O então José María Aznar, ex-primeiro-ministro, defendeu a conquista espanhola na convenção nacional do partido na semana passada.
“Estou inclinado a me sentir muito orgulhoso disso, não estou pedindo perdão”, disse ele sobre a era colonial.
Foi um assunto sobre o qual os líderes de seu partido não falaram muito no passado. Mas os líderes da Vox sim, dando a impressão de que o Partido Popular estava tentando aproveitar a questão para aumentar seu apoio.
Em uma entrevista em seu escritório esta semana, Ayuso disse que não havia nada de radical em defender a conquista espanhola das Américas. Ela acusou aqueles que pressionavam o debate histórico de promover uma espécie de política de identidade de esquerda, que ela vê como a principal fonte das divisões do país.
“Há políticos que querem revisar a história e o legado espanhol, e há um sentimento de que agora devemos culpar os espanhóis por um suposto pecado original”, disse ela.
A Sra. Ayuso ofereceu sua própria visão de como um governo conservador poderia ser, baseado na ideologia de livre mercado e no entendimento de que o Partido Popular é um “lar comum que une liberais de mercado, conservadores e pessoas influenciadas pelo humanismo cristão”.
Mas ela disse que não se esquiva das guerras culturais do país. Ayuso expressou frustração com as feministas espanholas, que ela disse não reconhecer que os homens também podem ser alvos de sexismo. Ela também teve problemas com LGBT e ativistas pelos direitos ao aborto.
Embora ela disse que nem sempre concordou com Vox, ela elogiou o partido nacionalista por formar uma coalizão de governo com ela para a região de Madrid.
“Acho que as pessoas confundem ser firme com extrema”, disse ela sobre suas posições. “E é preciso ter certeza do que se quer ser.”
Sem nenhuma indicação de quando as próximas eleições nacionais na Espanha poderão ser convocadas, é muito cedo para saber se o Partido Popular poderá se juntar à Vox para governar nacionalmente, como fizeram com Ayuso regionalmente em Madri.
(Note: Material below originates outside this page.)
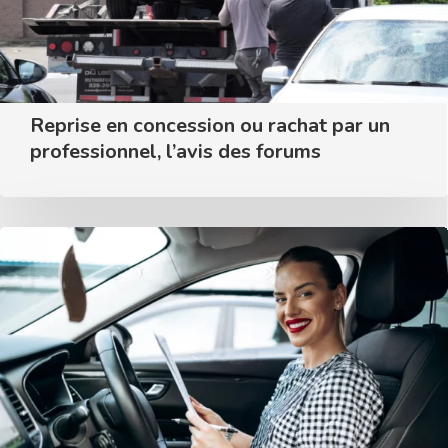
Reprise en concession ou rachat par un
professionnel, l’avis des forums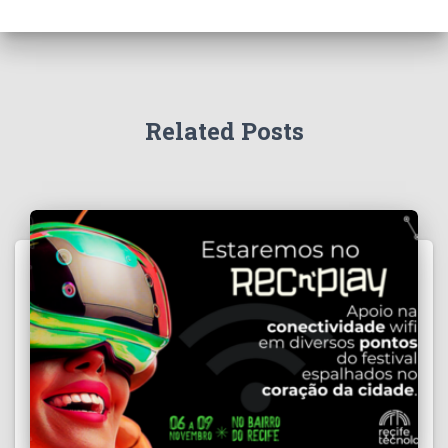
Related Posts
Casado há muito tem uma rivalidade com Santiago Abascal, o líder do Vox, e ambos os lados disseram que estão ansiosos para obter os eleitores do outro.
Mas Buxadé, que atua como representante da Vox no Parlamento Europeu, elogiou Ayuso, dizendo que ela mostrou que era capaz de fazer bons acordos com o partido.
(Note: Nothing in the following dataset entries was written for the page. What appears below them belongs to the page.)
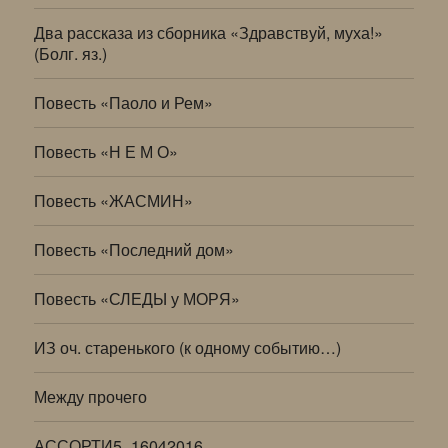
Два рассказа из сборника «Здравствуй, муха!»
(Болг. яз.)
Повесть «Паоло и Рем»
Повесть «Н Е М О»
Повесть «ЖАСМИН»
Повесть «Последний дом»
Повесть «СЛЕДЫ у МОРЯ»
ИЗ оч. старенького (к одному событию…)
Между прочего
АССОРТИ5_16042016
Enquanto Vox se preparava para comemorar o papel da Espanha na conquista das Américas durante o feriado nacional da próxima semana, Buxadé disse que apreciava a reação contra os comentários do papa.
Mas o debate deixou os historiadores confusos.
Se a Espanha deveria pedir perdão ao México era um ponto discutível, disse Josep Maria Fradera, um historiador do colonialismo espanhol na Universidade Pompeu Fabra em Barcelona, observando que nenhum dos dois países existia como um Estado-nação durante os anos 1500.
Fradera disse que os políticos espanhóis deveriam passar o tempo tentando entender melhor a história, em vez de usá-la como um chip político.
“É apenas outra forma de reforçar o pior tipo de nacionalismo espanhol”, disse ele.
Roser Toll Pifarré contribuiu com reportagem de Barcelona, Espanha, e Jose Bautista de Madrid.